What the task requires:
Which lines of the data below include the string "Poetics"? Return each of them.

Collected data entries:
•••
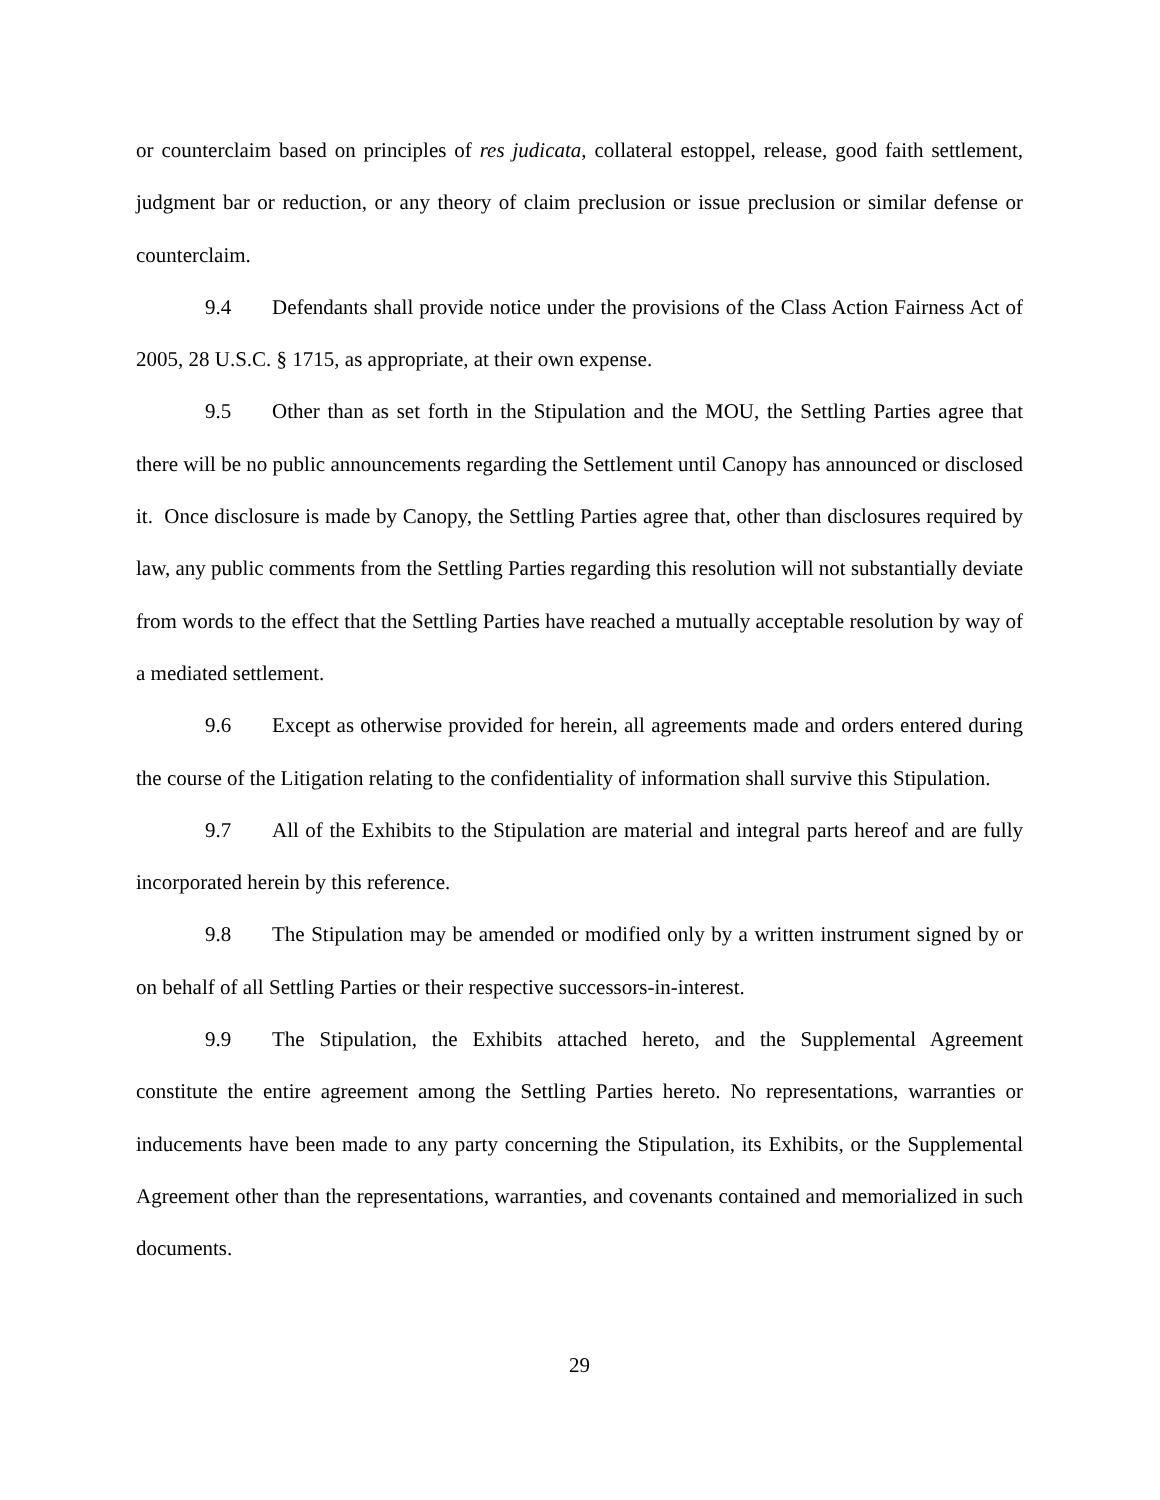or counterclaim based on principles of res judicata, collateral estoppel, release, good faith settlement, judgment bar or reduction, or any theory of claim preclusion or issue preclusion or similar defense or counterclaim.
9.4 Defendants shall provide notice under the provisions of the Class Action Fairness Act of 2005, 28 U.S.C. § 1715, as appropriate, at their own expense.
9.5 Other than as set forth in the Stipulation and the MOU, the Settling Parties agree that there will be no public announcements regarding the Settlement until Canopy has announced or disclosed it. Once disclosure is made by Canopy, the Settling Parties agree that, other than disclosures required by law, any public comments from the Settling Parties regarding this resolution will not substantially deviate from words to the effect that the Settling Parties have reached a mutually acceptable resolution by way of a mediated settlement.
9.6 Except as otherwise provided for herein, all agreements made and orders entered during the course of the Litigation relating to the confidentiality of information shall survive this Stipulation.
9.7 All of the Exhibits to the Stipulation are material and integral parts hereof and are fully incorporated herein by this reference.
9.8 The Stipulation may be amended or modified only by a written instrument signed by or on behalf of all Settling Parties or their respective successors-in-interest.
9.9 The Stipulation, the Exhibits attached hereto, and the Supplemental Agreement constitute the entire agreement among the Settling Parties hereto. No representations, warranties or inducements have been made to any party concerning the Stipulation, its Exhibits, or the Supplemental Agreement other than the representations, warranties, and covenants contained and memorialized in such documents.
29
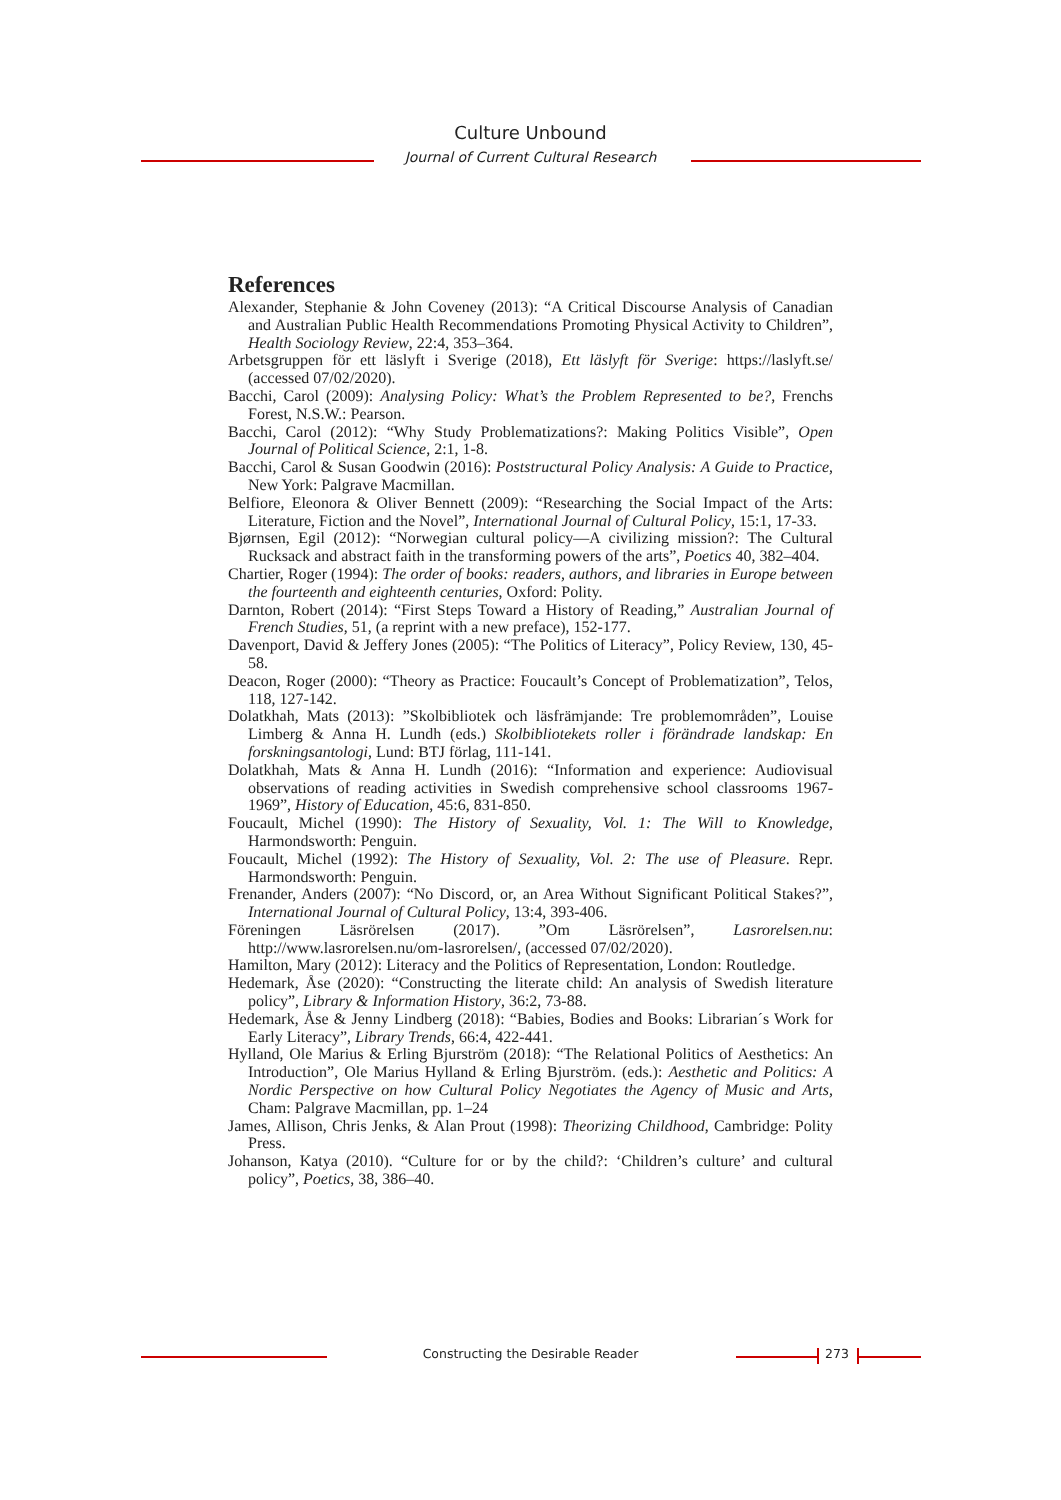Culture Unbound
Journal of Current Cultural Research
References
Alexander, Stephanie & John Coveney (2013): “A Critical Discourse Analysis of Canadian and Australian Public Health Recommendations Promoting Physical Activity to Children”, Health Sociology Review, 22:4, 353–364.
Arbetsgruppen för ett läslyft i Sverige (2018), Ett läslyft för Sverige: https://laslyft.se/ (accessed 07/02/2020).
Bacchi, Carol (2009): Analysing Policy: What’s the Problem Represented to be?, Frenchs Forest, N.S.W.: Pearson.
Bacchi, Carol (2012): “Why Study Problematizations?: Making Politics Visible”, Open Journal of Political Science, 2:1, 1-8.
Bacchi, Carol & Susan Goodwin (2016): Poststructural Policy Analysis: A Guide to Practice, New York: Palgrave Macmillan.
Belfiore, Eleonora & Oliver Bennett (2009): “Researching the Social Impact of the Arts: Literature, Fiction and the Novel”, International Journal of Cultural Policy, 15:1, 17-33.
Bjørnsen, Egil (2012): “Norwegian cultural policy—A civilizing mission?: The Cultural Rucksack and abstract faith in the transforming powers of the arts”, Poetics 40, 382–404.
Chartier, Roger (1994): The order of books: readers, authors, and libraries in Europe between the fourteenth and eighteenth centuries, Oxford: Polity.
Darnton, Robert (2014): “First Steps Toward a History of Reading,” Australian Journal of French Studies, 51, (a reprint with a new preface), 152-177.
Davenport, David & Jeffery Jones (2005): “The Politics of Literacy”, Policy Review, 130, 45-58.
Deacon, Roger (2000): “Theory as Practice: Foucault’s Concept of Problematization”, Telos, 118, 127-142.
Dolatkhah, Mats (2013): ”Skolbibliotek och läsfrämjande: Tre problemområden”, Louise Limberg & Anna H. Lundh (eds.) Skolbibliotekets roller i förändrade landskap: En forskningsantologi, Lund: BTJ förlag, 111-141.
Dolatkhah, Mats & Anna H. Lundh (2016): “Information and experience: Audiovisual observations of reading activities in Swedish comprehensive school classrooms 1967-1969”, History of Education, 45:6, 831-850.
Foucault, Michel (1990): The History of Sexuality, Vol. 1: The Will to Knowledge, Harmondsworth: Penguin.
Foucault, Michel (1992): The History of Sexuality, Vol. 2: The use of Pleasure. Repr. Harmondsworth: Penguin.
Frenander, Anders (2007): “No Discord, or, an Area Without Significant Political Stakes?”, International Journal of Cultural Policy, 13:4, 393-406.
Föreningen Läsrörelsen (2017). ”Om Läsrörelsen”, Lasrorelsen.nu: http://www.lasrorelsen.nu/om-lasrorelsen/, (accessed 07/02/2020).
Hamilton, Mary (2012): Literacy and the Politics of Representation, London: Routledge.
Hedemark, Åse (2020): “Constructing the literate child: An analysis of Swedish literature policy”, Library & Information History, 36:2, 73-88.
Hedemark, Åse & Jenny Lindberg (2018): “Babies, Bodies and Books: Librarian´s Work for Early Literacy”, Library Trends, 66:4, 422-441.
Hylland, Ole Marius & Erling Bjurström (2018): “The Relational Politics of Aesthetics: An Introduction”, Ole Marius Hylland & Erling Bjurström. (eds.): Aesthetic and Politics: A Nordic Perspective on how Cultural Policy Negotiates the Agency of Music and Arts, Cham: Palgrave Macmillan, pp. 1–24
James, Allison, Chris Jenks, & Alan Prout (1998): Theorizing Childhood, Cambridge: Polity Press.
Johanson, Katya (2010). “Culture for or by the child?: ‘Children’s culture’ and cultural policy”, Poetics, 38, 386–40.
Constructing the Desirable Reader 273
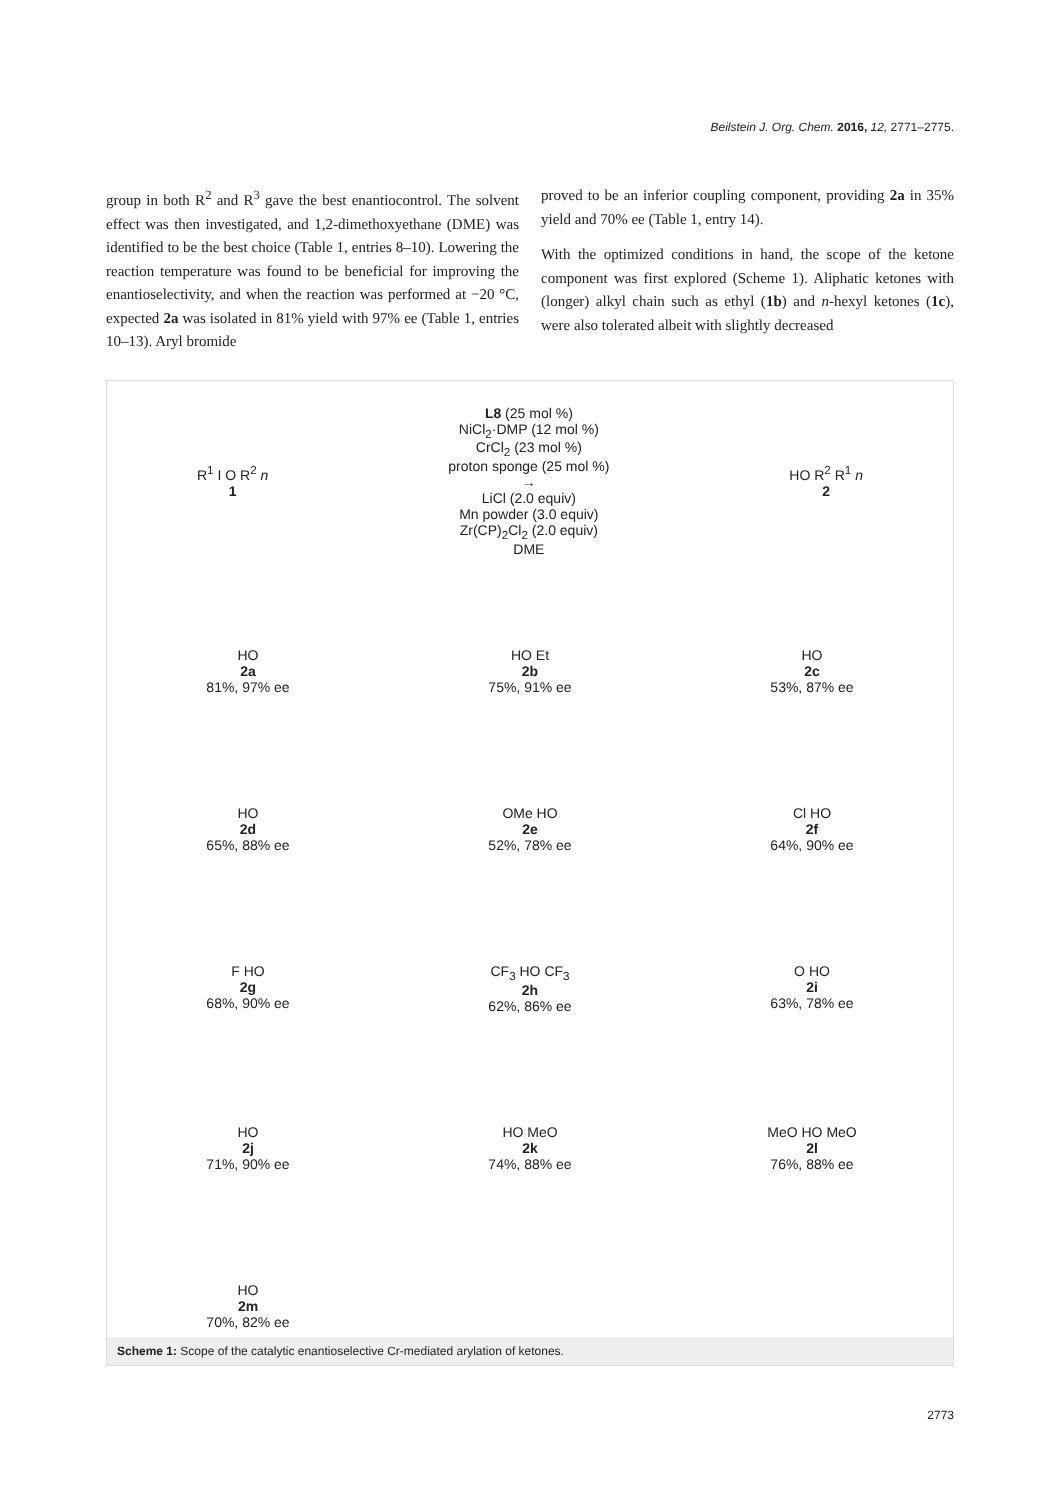Beilstein J. Org. Chem. 2016, 12, 2771–2775.
group in both R<sup>2</sup> and R<sup>3</sup> gave the best enantiocontrol. The solvent effect was then investigated, and 1,2-dimethoxyethane (DME) was identified to be the best choice (Table 1, entries 8–10). Lowering the reaction temperature was found to be beneficial for improving the enantioselectivity, and when the reaction was performed at −20 °C, expected 2a was isolated in 81% yield with 97% ee (Table 1, entries 10–13). Aryl bromide
proved to be an inferior coupling component, providing 2a in 35% yield and 70% ee (Table 1, entry 14).
With the optimized conditions in hand, the scope of the ketone component was first explored (Scheme 1). Aliphatic ketones with (longer) alkyl chain such as ethyl (1b) and n-hexyl ketones (1c), were also tolerated albeit with slightly decreased
R<sup>1</sup> I O R<sup>2</sup> n
1
L8 (25 mol %)
NiCl<sub>2</sub>·DMP (12 mol %)
CrCl<sub>2</sub> (23 mol %)
proton sponge (25 mol %)
→
LiCl (2.0 equiv)
Mn powder (3.0 equiv)
Zr(CP)<sub>2</sub>Cl<sub>2</sub> (2.0 equiv)
DME
HO R<sup>2</sup> R<sup>1</sup> n
2
HO
2a
81%, 97% ee
HO Et
2b
75%, 91% ee
HO
2c
53%, 87% ee
HO
2d
65%, 88% ee
OMe HO
2e
52%, 78% ee
Cl HO
2f
64%, 90% ee
F HO
2g
68%, 90% ee
CF<sub>3</sub> HO CF<sub>3</sub>
2h
62%, 86% ee
O HO
2i
63%, 78% ee
HO
2j
71%, 90% ee
HO MeO
2k
74%, 88% ee
MeO HO MeO
2l
76%, 88% ee
HO
2m
70%, 82% ee
Scheme 1: Scope of the catalytic enantioselective Cr-mediated arylation of ketones.
2773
•••
Task solution:
Bjørnsen, Egil (2012): “Norwegian cultural policy—A civilizing mission?: The Cultural Rucksack and abstract faith in the transforming powers of the arts”, Poetics 40, 382–404.
Johanson, Katya (2010). “Culture for or by the child?: ‘Children’s culture’ and cultural policy”, Poetics, 38, 386–40.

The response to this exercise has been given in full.